I dreamt that there was a mouse climbing the wall in my bathroom. I had to keep looking for things to knock it down with (my cane, a Swiffer, or a broom) but someone else popped up with a strange looking club and knocked it down and knocked it out.

integrityblues OP July 11th

Today wasn’t the best day. It was the death anniversary of a much loved dog who belonged to a friend who also passed away years ago. They passed within a week of each other: first him from being put down after a large stroke and then her after a long fight with kidney disease and diabetes.

I spent most of the day handling another Zoom appointment. I have to look at one of the leads I wasn’t sent last week because of a technical issue, try and apply for the CalCareers contact letters I’ve gotten last night, then email my developer because we ran out of time and didn’t schedule the next appointment and she didn’t send me todays leads.

Then I went to the store while it was still cool outside and walked back after the clouds had cleared and the sun began beating down.

I’ve been resting for hours now and still feel awful.


2 replies
bestVase7265 July 11th

Sorry that you had a rough spell today with the anniversary. You may not have gotten far on the job stuff in terms of results, but you made a solid effort to do something. That counts a great deal.

> TASKS:
(a) Return the passage of the forum post from "Today wasn’t the" to "still feel awful.".
(b) In the forum post, which three items did the writer look for to knock down the mouse in the dream?
The rows that come next are separate material and are not part of the forum post.

[Collected data]
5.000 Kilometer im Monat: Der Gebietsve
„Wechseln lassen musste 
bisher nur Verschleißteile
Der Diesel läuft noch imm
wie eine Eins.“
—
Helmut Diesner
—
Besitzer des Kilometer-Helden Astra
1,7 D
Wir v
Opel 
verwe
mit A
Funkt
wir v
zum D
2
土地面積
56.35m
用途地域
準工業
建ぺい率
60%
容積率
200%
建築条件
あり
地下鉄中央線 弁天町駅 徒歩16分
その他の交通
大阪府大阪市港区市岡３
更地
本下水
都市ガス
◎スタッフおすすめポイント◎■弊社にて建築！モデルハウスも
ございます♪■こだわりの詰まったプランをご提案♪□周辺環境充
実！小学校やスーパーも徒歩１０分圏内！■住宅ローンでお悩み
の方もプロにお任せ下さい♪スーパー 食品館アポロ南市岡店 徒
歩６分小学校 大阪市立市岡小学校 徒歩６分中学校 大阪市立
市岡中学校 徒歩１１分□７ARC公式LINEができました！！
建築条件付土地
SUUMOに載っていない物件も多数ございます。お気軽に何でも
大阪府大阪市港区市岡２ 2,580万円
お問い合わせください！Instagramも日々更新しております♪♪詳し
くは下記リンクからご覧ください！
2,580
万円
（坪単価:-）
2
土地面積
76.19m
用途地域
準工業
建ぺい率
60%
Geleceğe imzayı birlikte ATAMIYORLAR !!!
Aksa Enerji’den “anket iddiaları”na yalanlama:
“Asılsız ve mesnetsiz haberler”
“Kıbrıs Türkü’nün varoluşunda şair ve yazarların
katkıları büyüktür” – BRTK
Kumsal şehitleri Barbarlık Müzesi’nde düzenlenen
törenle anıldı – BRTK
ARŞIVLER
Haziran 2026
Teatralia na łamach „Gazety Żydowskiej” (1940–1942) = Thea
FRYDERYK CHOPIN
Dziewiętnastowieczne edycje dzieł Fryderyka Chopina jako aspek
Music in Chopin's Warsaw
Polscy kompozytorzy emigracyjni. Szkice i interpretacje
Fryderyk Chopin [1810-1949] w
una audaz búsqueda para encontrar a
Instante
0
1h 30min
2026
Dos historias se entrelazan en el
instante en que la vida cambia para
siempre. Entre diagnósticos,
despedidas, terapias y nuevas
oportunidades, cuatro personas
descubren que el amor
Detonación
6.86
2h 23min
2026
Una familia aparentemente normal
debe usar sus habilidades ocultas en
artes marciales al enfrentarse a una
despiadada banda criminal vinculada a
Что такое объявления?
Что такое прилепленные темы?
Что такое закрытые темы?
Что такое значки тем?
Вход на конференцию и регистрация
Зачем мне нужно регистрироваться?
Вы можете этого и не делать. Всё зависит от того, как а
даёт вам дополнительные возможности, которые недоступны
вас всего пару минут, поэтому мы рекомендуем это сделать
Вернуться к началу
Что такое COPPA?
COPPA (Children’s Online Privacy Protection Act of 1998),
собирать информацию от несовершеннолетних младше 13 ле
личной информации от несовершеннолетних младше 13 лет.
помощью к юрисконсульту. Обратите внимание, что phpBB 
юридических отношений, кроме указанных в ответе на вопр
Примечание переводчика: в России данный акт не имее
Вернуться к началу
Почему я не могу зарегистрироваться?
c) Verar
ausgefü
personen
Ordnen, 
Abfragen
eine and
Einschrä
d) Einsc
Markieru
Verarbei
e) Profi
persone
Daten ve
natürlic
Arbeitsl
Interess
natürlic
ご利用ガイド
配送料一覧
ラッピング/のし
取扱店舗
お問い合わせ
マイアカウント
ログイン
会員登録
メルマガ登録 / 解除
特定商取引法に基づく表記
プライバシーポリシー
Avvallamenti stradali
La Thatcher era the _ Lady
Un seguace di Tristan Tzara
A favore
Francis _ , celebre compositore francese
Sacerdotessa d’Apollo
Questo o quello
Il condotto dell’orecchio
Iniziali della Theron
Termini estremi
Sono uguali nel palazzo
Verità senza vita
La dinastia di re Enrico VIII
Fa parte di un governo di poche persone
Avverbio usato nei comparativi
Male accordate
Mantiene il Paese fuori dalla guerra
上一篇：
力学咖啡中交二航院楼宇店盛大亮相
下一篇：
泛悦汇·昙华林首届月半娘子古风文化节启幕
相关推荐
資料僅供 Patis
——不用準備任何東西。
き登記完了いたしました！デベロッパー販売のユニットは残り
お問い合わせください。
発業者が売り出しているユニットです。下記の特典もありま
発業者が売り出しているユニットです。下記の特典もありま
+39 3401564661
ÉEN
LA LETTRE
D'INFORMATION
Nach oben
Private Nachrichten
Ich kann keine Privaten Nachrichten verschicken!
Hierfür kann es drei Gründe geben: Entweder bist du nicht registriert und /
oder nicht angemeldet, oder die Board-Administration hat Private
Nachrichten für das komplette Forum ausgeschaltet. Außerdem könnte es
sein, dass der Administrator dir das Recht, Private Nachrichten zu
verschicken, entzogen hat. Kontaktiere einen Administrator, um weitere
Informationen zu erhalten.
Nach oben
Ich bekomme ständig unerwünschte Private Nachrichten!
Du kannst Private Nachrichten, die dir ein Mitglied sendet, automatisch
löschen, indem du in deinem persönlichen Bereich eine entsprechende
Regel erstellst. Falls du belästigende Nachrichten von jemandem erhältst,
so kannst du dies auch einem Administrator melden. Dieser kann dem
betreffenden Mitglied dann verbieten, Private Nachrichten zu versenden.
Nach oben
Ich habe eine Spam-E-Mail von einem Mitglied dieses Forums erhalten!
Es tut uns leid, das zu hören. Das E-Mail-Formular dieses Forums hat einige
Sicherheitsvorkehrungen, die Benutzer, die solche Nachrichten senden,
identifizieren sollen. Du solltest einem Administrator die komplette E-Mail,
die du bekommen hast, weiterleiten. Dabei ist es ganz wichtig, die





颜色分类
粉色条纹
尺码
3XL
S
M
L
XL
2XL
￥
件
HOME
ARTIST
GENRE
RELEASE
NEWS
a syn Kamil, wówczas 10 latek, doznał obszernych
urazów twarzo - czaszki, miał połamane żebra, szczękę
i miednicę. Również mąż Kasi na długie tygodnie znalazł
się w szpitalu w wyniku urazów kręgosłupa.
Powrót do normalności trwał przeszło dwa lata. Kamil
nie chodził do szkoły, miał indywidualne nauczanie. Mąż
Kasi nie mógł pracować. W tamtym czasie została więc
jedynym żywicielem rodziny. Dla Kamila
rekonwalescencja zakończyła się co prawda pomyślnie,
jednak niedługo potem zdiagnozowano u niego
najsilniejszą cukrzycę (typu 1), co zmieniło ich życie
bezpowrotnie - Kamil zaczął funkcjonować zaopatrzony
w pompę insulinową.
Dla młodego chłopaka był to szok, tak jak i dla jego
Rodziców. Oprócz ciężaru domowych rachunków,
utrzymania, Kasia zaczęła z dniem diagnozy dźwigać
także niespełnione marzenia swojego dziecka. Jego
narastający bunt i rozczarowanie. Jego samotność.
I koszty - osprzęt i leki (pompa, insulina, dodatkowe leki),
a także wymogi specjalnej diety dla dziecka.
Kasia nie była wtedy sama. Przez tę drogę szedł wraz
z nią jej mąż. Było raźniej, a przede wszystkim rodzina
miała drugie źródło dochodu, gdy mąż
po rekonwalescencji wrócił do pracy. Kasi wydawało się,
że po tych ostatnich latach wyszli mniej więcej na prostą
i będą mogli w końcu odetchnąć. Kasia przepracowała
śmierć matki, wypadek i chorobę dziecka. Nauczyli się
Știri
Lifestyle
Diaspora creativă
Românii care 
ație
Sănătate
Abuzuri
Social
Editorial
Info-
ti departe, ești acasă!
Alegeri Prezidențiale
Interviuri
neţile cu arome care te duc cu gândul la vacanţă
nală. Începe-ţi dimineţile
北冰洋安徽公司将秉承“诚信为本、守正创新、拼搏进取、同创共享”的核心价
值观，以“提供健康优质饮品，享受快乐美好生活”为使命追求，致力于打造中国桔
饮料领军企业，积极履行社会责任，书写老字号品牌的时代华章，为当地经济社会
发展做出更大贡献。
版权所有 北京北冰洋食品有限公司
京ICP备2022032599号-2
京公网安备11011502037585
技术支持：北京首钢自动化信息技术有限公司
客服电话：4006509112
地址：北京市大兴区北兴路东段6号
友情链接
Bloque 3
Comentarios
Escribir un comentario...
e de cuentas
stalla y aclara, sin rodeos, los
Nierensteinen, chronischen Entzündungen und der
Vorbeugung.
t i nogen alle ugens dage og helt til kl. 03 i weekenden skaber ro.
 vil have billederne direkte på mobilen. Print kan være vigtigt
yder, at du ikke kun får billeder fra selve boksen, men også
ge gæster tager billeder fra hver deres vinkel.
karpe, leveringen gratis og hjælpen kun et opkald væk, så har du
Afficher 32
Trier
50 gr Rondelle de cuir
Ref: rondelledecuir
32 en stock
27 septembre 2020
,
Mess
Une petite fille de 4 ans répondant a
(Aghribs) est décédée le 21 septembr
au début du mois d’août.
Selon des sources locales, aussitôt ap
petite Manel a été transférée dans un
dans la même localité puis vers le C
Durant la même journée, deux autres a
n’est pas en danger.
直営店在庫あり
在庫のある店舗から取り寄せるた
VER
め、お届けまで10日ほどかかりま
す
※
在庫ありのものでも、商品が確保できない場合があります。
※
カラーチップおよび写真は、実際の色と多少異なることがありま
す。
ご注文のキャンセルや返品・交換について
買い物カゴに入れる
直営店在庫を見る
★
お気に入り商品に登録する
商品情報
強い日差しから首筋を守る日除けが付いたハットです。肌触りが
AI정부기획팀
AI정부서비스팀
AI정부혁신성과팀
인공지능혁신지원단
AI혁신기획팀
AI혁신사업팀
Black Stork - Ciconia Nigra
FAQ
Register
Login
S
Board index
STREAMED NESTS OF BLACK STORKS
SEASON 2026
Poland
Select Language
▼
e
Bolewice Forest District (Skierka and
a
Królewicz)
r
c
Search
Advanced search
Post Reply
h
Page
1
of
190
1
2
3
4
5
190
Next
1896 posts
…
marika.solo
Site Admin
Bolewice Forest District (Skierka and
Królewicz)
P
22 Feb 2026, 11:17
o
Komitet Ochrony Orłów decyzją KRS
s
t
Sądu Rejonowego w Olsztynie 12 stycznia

> RESULTS:
(a)
Today wasn’t the best day. It was the death anniversary of a much loved dog who belonged to a friend who also passed away years ago. They passed within a week of each other: first him from being put down after a large stroke and then her after a long fight with kidney disease and diabetes.

I spent most of the day handling another Zoom appointment. I have to look at one of the leads I wasn’t sent last week because of a technical issue, try and apply for the CalCareers contact letters I’ve gotten last night, then email my developer because we ran out of time and didn’t schedule the next appointment and she didn’t send me todays leads.

Then I went to the store while it was still cool outside and walked back after the clouds had cleared and the sun began beating down.

I’ve been resting for hours now and still feel awful.

(b) A cane, a Swiffer, or a broom.